National Reconciliation Week 2014
- Published on Tuesday 27 May, 2014
- 3 min. to read
27 May to 3 June │National Reconciliation Week celebrates and builds on the respectful relationships shared by Aboriginal and Torres Strait Islander peoples and other Australians. The week-long celebration is an ideal opportunity for all Australians to explore ways to join the national reconciliation effort.
It is an ideal time to join the reconciliation conversation, working towards the goal of creating a fair and equal society.
What does ‘reconciliation’ mean?
Reconciliation involves building strong and trusting relationships between Aboriginal and Torres Strait Islander peoples and other Australians, as a foundation for success and to enhance our national wellbeing.
When did it begin?
May 27 marks the anniversary of the 1967 referendum when Australians voted to remove clauses in the Australian Constitution that discriminated against Aboriginal and Torres Strait Islander peoples. The day before National Reconciliation Week, 26 May, is National Sorry Day, which was first held in Sydney in 1998 and is now commemorated nationally to remember and honour the Stolen Generations.
Another important date is June 3, which marks the historic 1992 Mabo decision in which the High Court of Australia recognised native title—the recognition that Aboriginal and Torres Strait Islander peoples’ rights over their lands did survive British colonisation. 2012 marked the 20th anniversary of the Mabo decision and the 45th anniversary of the 1967 referendum. So May 27 to June 3 has become the Week of Prayer for Reconciliation. It began in 1993 and was supported by Australia’s major religious groups. Three years later it evolved into National Reconciliation Week under the guidance of the Council for Aboriginal Reconciliation (now Reconciliation Australia).
MEGT is committed to reconciliation; envisaging a nation that is built on equality, diversity, unity, understanding and respect for all. As a well regarded employment, education and training provider, MEGT aims to ensure all Australians have equal access to meaningful and rewarding employment.

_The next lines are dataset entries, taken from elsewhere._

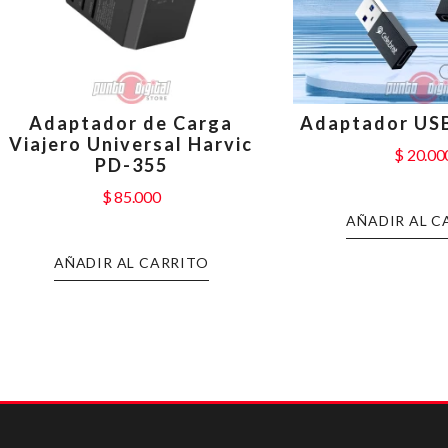
Adaptador de Carga
Adaptador USB
Viajero Universal Harvic
$
20.00
PD-355
$
85.000
AÑADIR AL C
AÑADIR AL CARRITO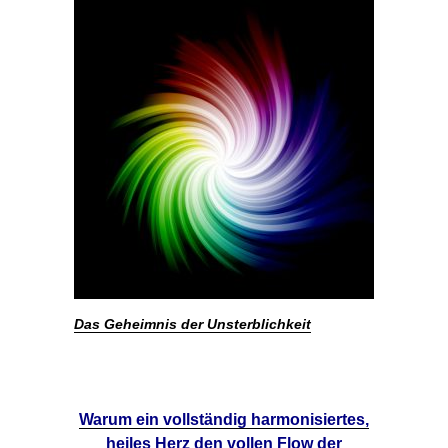
Das Geheimnis der Unsterblichkeit
Warum ein vollständig harmonisiertes,
heiles Herz den vollen Flow der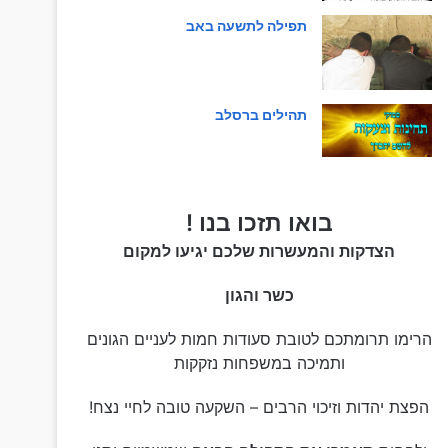
תפילה לתשעה באב
תהילים ברסלב
בואו תזכו בנו !
הצדקות והמעשרות שלכם יגיעו למקום
כשר והגון
הרימו תרומתכם לטובת סעודות חמות לעניים הגונים
ותמיכה במשפחות נזקקות
הפצת יהדות וזיכוי הרבים – השקעה טובה לחיי נצח!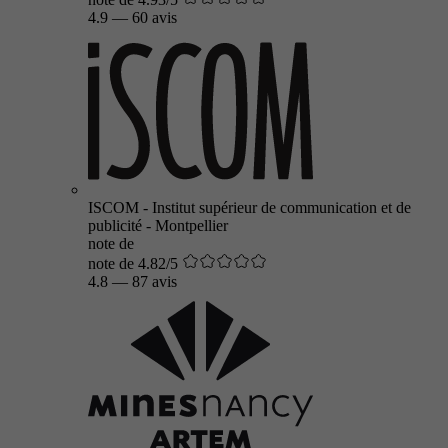
4.9
—
60 avis
ISCOM - Institut supérieur de communication et de
publicité - Montpellier
note de
note de 4.82/5
4.8
—
87 avis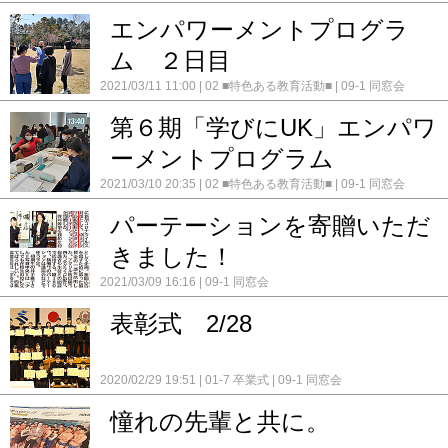
エンパワーメントプログラ
ム ２日目
2021/03/11 11:00
02 ■特色ある教育活動■
09-1 同窓会
第６期「学びにUK」エンパワ
ーメントプログラム
2021/03/10 20:35
02 ■特色ある教育活動■
09-1 同窓会
パーテーションを寄贈いただ
きました！
2021/03/09 16:16
09-1 同窓会
表彰式 2/28
2020/02/29 19:51
01-7 卒業式
09-1 同窓会
憧れの先輩と共に。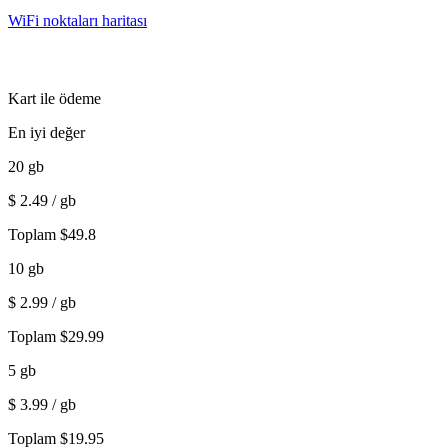
WiFi noktaları haritası
Kart ile ödeme
En iyi değer
20
gb
$
2.49
/ gb
Toplam
$
49.8
10
gb
$
2.99
/ gb
Toplam
$
29.99
5
gb
$
3.99
/ gb
Toplam
$
19.95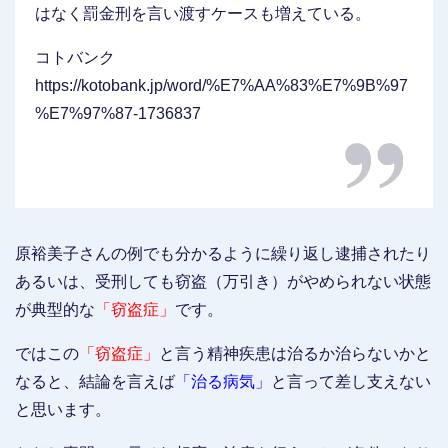
はなく罰金刑を言い渡すケースも増えている。
コトバンク
https://kotobank.jp/word/%E7%AA%83%E7%9B%97
%E7%97%87-1736837
原裕美子さんの例でも分かるように繰り返し逮捕されたり
あるいは、受刑しても窃盗（万引き）がやめられない状態
が典型的な
「窃盗症」
です。
ではこの
「窃盗症」
と言う精神疾患は治るか治らないかと
なると、結論を言えば
「治る病気」
と言って差し支えない
と思います。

MEGT is proud to take part in our nation’s journey towards reconciliation. MEGT launched its first Reconciliation Action Plan in 2013 as the culmination of our experience and work with Aboriginal and Torres Strait Islander people and their communities. It provides us with a formal avenue to embed reconciliation in our organisation’s culture. MEGT recognises reconciliation as a key priority in our work across Australia, especially as we continue to work with the youth of Australia through apprenticeships, traineeships, education, training and employment.
MEGT envisages a nation that fosters equality, diversity, unity, understanding and respect for all.